WHAT IS REQUIRED: Please turn the entries below into a numbered list, but only from the line that contains "31 января 2012" through the line that contains "annunciano oggi un", with both of those lines included. Leave out blank lines and pictures.

RECORDS SUPPLIED:

-=-=-=-=-

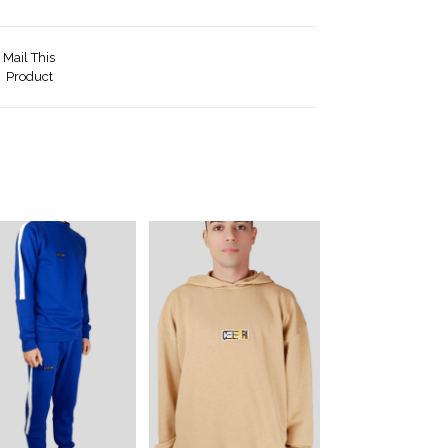
Mail This
Product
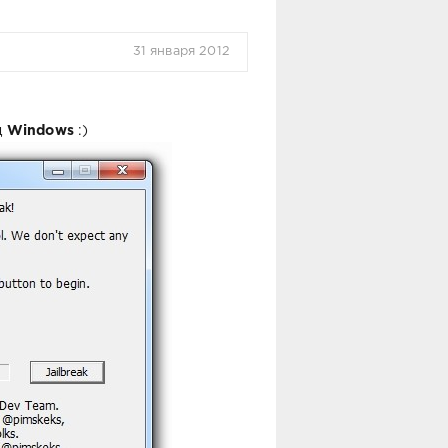
31 января 2012
д
Windows
:)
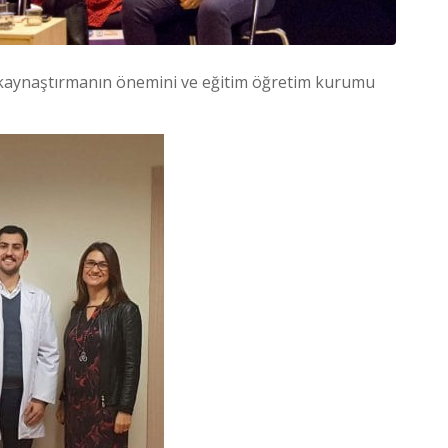
e kaynaştırmanın önemini ve eğitim öğretim kurumu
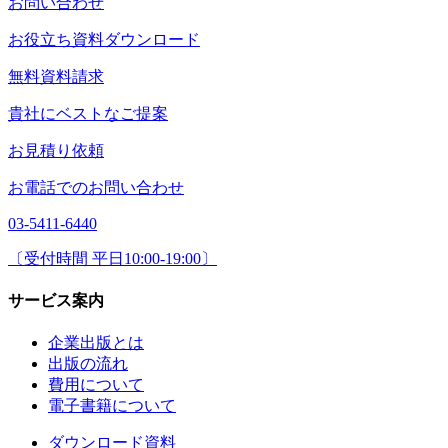
お問い合わせ
お役立ち資料ダウンロード
無料資料請求
貴社にベストなご提案
お見積り依頼
お電話でのお問い合わせ
03-5411-6440
〔受付時間 平日10:00-19:00〕
サービス案内
企業出版とは
出版の流れ
費用について
電子書籍について
ダウンロード資料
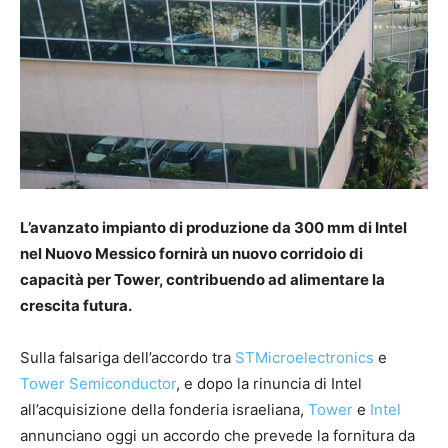
L’avanzato impianto di produzione da 300 mm di Intel
nel Nuovo Messico fornirà un nuovo corridoio di
capacità per Tower, contribuendo ad alimentare la
crescita futura.
Sulla falsariga dell’accordo tra
STMicroelectronics
e
Tower Semiconductor
, e dopo la rinuncia di Intel
all’acquisizione della fonderia israeliana,
Tower
e
Intel
annunciano oggi un accordo che prevede la fornitura da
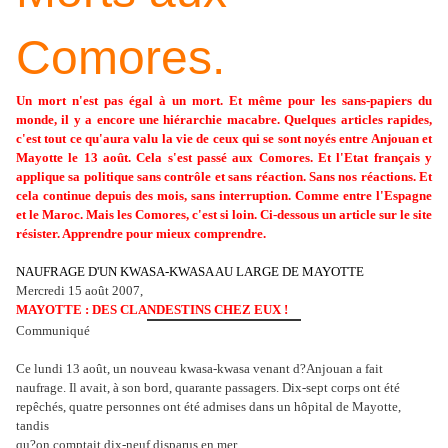
Comores.
Un mort n'est pas égal à un mort. Et même pour les sans-papiers du
monde, il y a encore une hiérarchie macabre. Quelques articles rapides,
c'est tout ce qu'aura valu la vie de ceux qui se sont noyés entre Anjouan et
Mayotte le 13 août. Cela s'est passé aux Comores. Et l'Etat français y
applique sa politique sans contrôle et sans réaction. Sans nos réactions. Et
cela continue depuis des mois, sans interruption. Comme entre l'Espagne
et le Maroc. Mais les Comores, c'est si loin. Ci-dessous un article sur le site
résister. Apprendre pour mieux comprendre.
NAUFRAGE D'UN KWASA-KWASA AU LARGE DE MAYOTTE
Mercredi 15 août 2007,
MAYOTTE : DES CLANDESTINS CHEZ EUX !
Communiqué
Ce lundi 13 août, un nouveau kwasa-kwasa venant d?Anjouan a fait
naufrage. Il avait, à son bord, quarante passagers. Dix-sept corps ont été
repêchés, quatre personnes ont été admises dans un hôpital de Mayotte,
tandis
qu?on comptait dix-neuf disparus en mer.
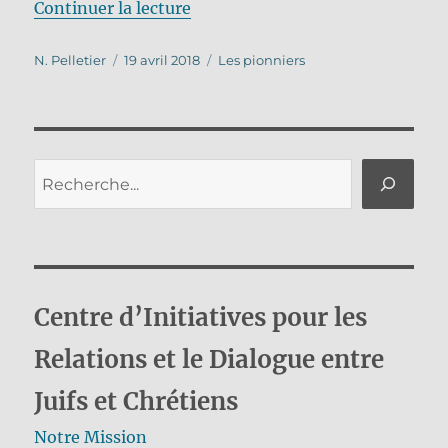
de « Bernard Dupuy »
Continuer la lecture
Auteur
Publié
Catégories
N. Pelletier
19 avril 2018
Les pionniers
le
Rechercher
Centre d’Initiatives pour les
Relations et le Dialogue entre
Juifs et Chrétiens
Notre Mission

-=-=-=-=-

RESULT OF THIS EXERCISE:
1. 31 января 2012
2. д
3. Windows
4. :)
5. e kaynaştırmanın önemini ve eğitim öğretim kurumu
6. お問い合わせ
7. お役立ち資料ダウンロード
8. 無料資料請求
9. 貴社にベストなご提案
10. お見積り依頼
11. お電話でのお問い合わせ
12. 03-5411-6440
13. 〔受付時間 平日10:00-19:00〕
14. サービス案内
15. 企業出版とは
16. 出版の流れ
17. 費用について
18. 電子書籍について
19. ダウンロード資料
20. L’avanzato impianto di produzione da 300 mm di Intel
21. nel Nuovo Messico fornirà un nuovo corridoio di
22. capacità per Tower, contribuendo ad alimentare la
23. crescita futura.
24. Sulla falsariga dell’accordo tra
25. STMicroelectronics
26. e
27. Tower Semiconductor
28. , e dopo la rinuncia di Intel
29. all’acquisizione della fonderia israeliana,
30. Tower
31. e
32. Intel
33. annunciano oggi un accordo che prevede la fornitura da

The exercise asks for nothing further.